Some links that may be of use:
- Wikipedia:Welcome, newcomers
- Wikipedia:How to edit a page
- Wikipedia:Village pump - ask questions you may have here, or leave a message on my talk page
Have fun! :) Dysprosia 07:32, 3 Oct 2003 (UTC)
Re: your question to Karada - a colon at the start of a line indents.
- Like this. :-) Evercat 23:34, 13 Oct 2003 (UTC)
Ah, Thanks! Kevin
Hi! Pentagonal number theorem is excellent! One tip: Start with a complete sentence and follow the highlighting convention (see my editing of that article). Michael Hardy 00:17, 14 Oct 2003 (UTC)
I took another look at the history of auction. The sentence I removed didn't contradict itself, but it contradicted a statement made later in the article. Here are the two statements that I thought contradicted each other:
- "These two auctions are theoretically equivalent, a result which has been verified in practice as well."
- "These two auctions are also theoretically equivalent, but in practice Dutch auctions will produce less revenue than sealed first-price auctions (one of the important results of Experimental economics)"
They agree on the theoretical equivalence (which I'm certain of anyway,) but not on whether the auctions are revenue equivalent in practice. I chose to remove the first statement, since I was the one who originally wrote it, and I can't remember what I based that on. I figure that someone talking about experimental economics probably knew more about what happens in practice than I do. Isomorphic 16:51, 18 Feb 2004 (UTC)

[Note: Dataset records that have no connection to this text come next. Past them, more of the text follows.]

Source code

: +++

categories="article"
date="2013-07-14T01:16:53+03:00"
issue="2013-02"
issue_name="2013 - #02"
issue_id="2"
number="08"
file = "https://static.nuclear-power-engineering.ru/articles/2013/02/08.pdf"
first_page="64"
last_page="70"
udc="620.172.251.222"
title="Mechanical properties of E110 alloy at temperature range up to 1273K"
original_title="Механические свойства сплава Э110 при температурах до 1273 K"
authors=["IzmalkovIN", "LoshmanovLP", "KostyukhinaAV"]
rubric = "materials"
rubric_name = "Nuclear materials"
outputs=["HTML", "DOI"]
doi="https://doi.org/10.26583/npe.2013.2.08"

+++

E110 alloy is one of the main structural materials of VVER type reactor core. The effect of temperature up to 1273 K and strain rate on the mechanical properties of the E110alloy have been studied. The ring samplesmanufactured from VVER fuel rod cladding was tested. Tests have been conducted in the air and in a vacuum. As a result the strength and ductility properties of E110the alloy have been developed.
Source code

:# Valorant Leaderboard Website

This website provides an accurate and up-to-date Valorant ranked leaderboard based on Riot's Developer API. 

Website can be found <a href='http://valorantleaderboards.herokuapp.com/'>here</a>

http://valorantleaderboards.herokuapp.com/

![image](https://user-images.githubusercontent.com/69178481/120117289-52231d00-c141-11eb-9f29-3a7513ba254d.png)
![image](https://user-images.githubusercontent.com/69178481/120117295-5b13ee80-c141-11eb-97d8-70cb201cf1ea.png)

Hello. Some of your recent edits related to Gröbner bases prompt me to point out that there is no need to write such things as [[algebraic_geometry|algebraic geometry]], since just writing [[algebraic geometry]] suffices. Michael Hardy 23:21, 25 Aug 2004 (UTC)
random matrix
editHello Kevinatilusa,
I have reverted your edit at random matrix, since it was probably a misunderstanding. What I meant to say is that the only RM ensembles which are both invariant and have independent entries are GUE/GOE/GSE (I used the word "common" in the sense of "intersection", not as "usual"). If you have an idea how to rephrase this sentence more clearly, that would be great,-- I guess it is indeed ambiguous.